Isra Mikraj merupakan mukjizat yang diberikan kepada Nabi Muhammad di mana hal itu merupakan perjalanan dari dunia menuju alam langit yaitu langit ke tujuh selepas sidratul muntaha. Isra mikraj merupakan hadiah yang diberikan Allah kepada nabi, sebab sebelum itu nabi mengalami kesedihan yang sangat sebab ditinggal istri dan sanak familinya.
Lalu Isra Mikraj ini oleh umat Islam diperingati tiap tahun sebagai kenangan adanya mukjizat nabi. Khusus bagi penceramah dan sebagian Kiai, mereka selalu diundang untuk memberikan ceramahnya terkait isra mikraj.
Seharusnya kita dapat mengambil pelajaran yang berarti dari fenomena isra mikraj ini. Tidak hanya sebatas seremonial tiap tahun diadakan acara ceramah. Pelajaran pertama yaitu kita sebagai manusia harus banyak mendekatkan diri kepada Allah supaya dapat meniru Nabi Muhammad. Tapi ada sebagian kalangan seperti Fazlur Rahman berpendapat bahwa peristiwa Isra Mikraj adalah hal biasa yang masuk akal dan itu dijelaskan bahwa itu hanya pengalaman spiritual nabi saja. Artinya, mukjizat dapat diterangkan dengan memakai penjelasan ilmiah, sesusai nalar berpikir manusia.
Arti penting mendekatkan diri kepada Allah adalah manusia merupakan makhluk yang lemah dan selalu butuh kepada allah. Dapat dibayangkan bahwa struktur tubuh manusia secara mekanis selalu membutuhkan asupan untuk bertahan hidup, walaupun hanya sebatas air minum saja. Selain itu, secara mental, manusia juga butuh kedekatan tersendiri kepada Allah. Jika kita mengingat pendapat Immanuel Kant, maka hal itu berlaku universal dalam segala aspek kemanusiaan.
Pelajaran kedua, Isra Mikraj mengajarkan arti penting kesabaran manusia. Nabi ketika kehilangan sanak familinya, tentunya beliau sangat sedih, namun beliau sangat sabar dan menyandarkan permasalahannya kepada Allah, sehingga Allah mengundangnya ke langit, untuk ber tatap muka langsung. Karena memang pertemuan makhluk dengan Tuhan, yang paling sempurna dialami oleh nabi Muhammad.

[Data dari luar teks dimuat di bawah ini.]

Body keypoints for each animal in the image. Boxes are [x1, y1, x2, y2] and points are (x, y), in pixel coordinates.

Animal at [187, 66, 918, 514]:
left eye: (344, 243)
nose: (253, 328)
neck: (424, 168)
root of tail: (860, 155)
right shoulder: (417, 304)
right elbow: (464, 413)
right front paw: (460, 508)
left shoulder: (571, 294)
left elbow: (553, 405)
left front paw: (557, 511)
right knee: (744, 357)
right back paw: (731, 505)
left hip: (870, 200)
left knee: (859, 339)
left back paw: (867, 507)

Mikraj pada essensinya maknanya adalah mendaki. Namun mendaki disini dapat dimaknai dengan pendakian spiritual. Dari rendah ke tinggi. Dalam perspektif sains, seperti yang diungkap oleh Agus Purwanto dalam seminar-seminarnya, sebetulnya Mi’raj adalah perjalan ke luar dari dimensi ruang dan waktu yang ada di dunia saat ini.Â
Dalam artian Nabi Muhammad berada pada alam gaib. Ia seperti terlempar dari alam ini. Agus Purwanto memberi contoh semut yang berada dan berjalan di atas permukaan balon. Tentu semut tidak bisa terbang. Tapi ketika semut itu lepas dari balon, maka ia akan mengalami perbedaan yang tidak sama dengan semut yang lain. Begitulah mi’raj nabi Muhammad.
Khusus orang-orang umum yang tidak dapat mengalami apa yang dirasakan oleh Nabi Muhammad. Maka mereka harus mencontoh nabi dalam berbagai hal. Seperti perjuangan nabi dalam menegakkan Islam. Seperti kejujuran nabi dalam segala hal termasuk dagang berdagang. Ini yang harus dicontoh oleh semua kalangan.

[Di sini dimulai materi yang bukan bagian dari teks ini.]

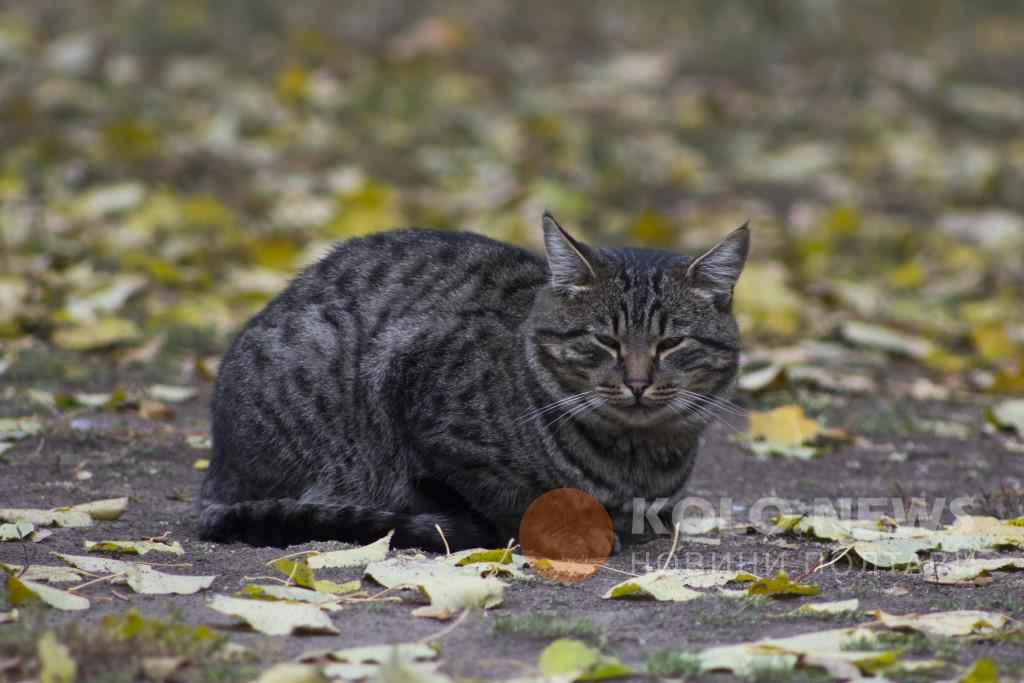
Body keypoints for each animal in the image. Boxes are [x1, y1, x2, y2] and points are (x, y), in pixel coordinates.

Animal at [195, 214, 749, 557]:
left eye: (670, 343)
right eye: (605, 340)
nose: (637, 382)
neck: (637, 460)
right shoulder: (424, 396)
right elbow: (513, 495)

Pelajaran yang ketiga adalah kita dituntut untuk lebih mengedepankan spiritualitas dari pada hal yang berbau materi. Sebab materi itu akan musnah dan tidak kekal. Sementara spiritual akan mendapatkan tempat suatu saat di haribaan Tuhan.
Ada yang mengatakan ketika manusia mencari Tuhan ada berbagai cara. Para kosmolog seperti astronot mencarinya keluar dari sistem tata surya kita. Misalkan kita dapat inspirasi dari film Grand Voyage dan Ad Astra. Kedua film ini yang salah satunya dibintangi Brad Pitt mengajak masyarakat untuk lebih memahami makna diri dan sebagai penghuni bumi. Dalam film Grand Voyage sebetulnya alam semesta dalam perspektif materi (wujud) selalu mengalami paradoks.Â
Paradoks yang pertama adalah jawaban dari pertanyaan apa benda terkecil. Paradoks kedua adalah pertanyaaan apa benda terbesar. Ini semua menjadi paradoks pada dirinya karena sampai saat ini belum ada jawaban. Seperti pertanyaan dimana ujung Barat dan Timur.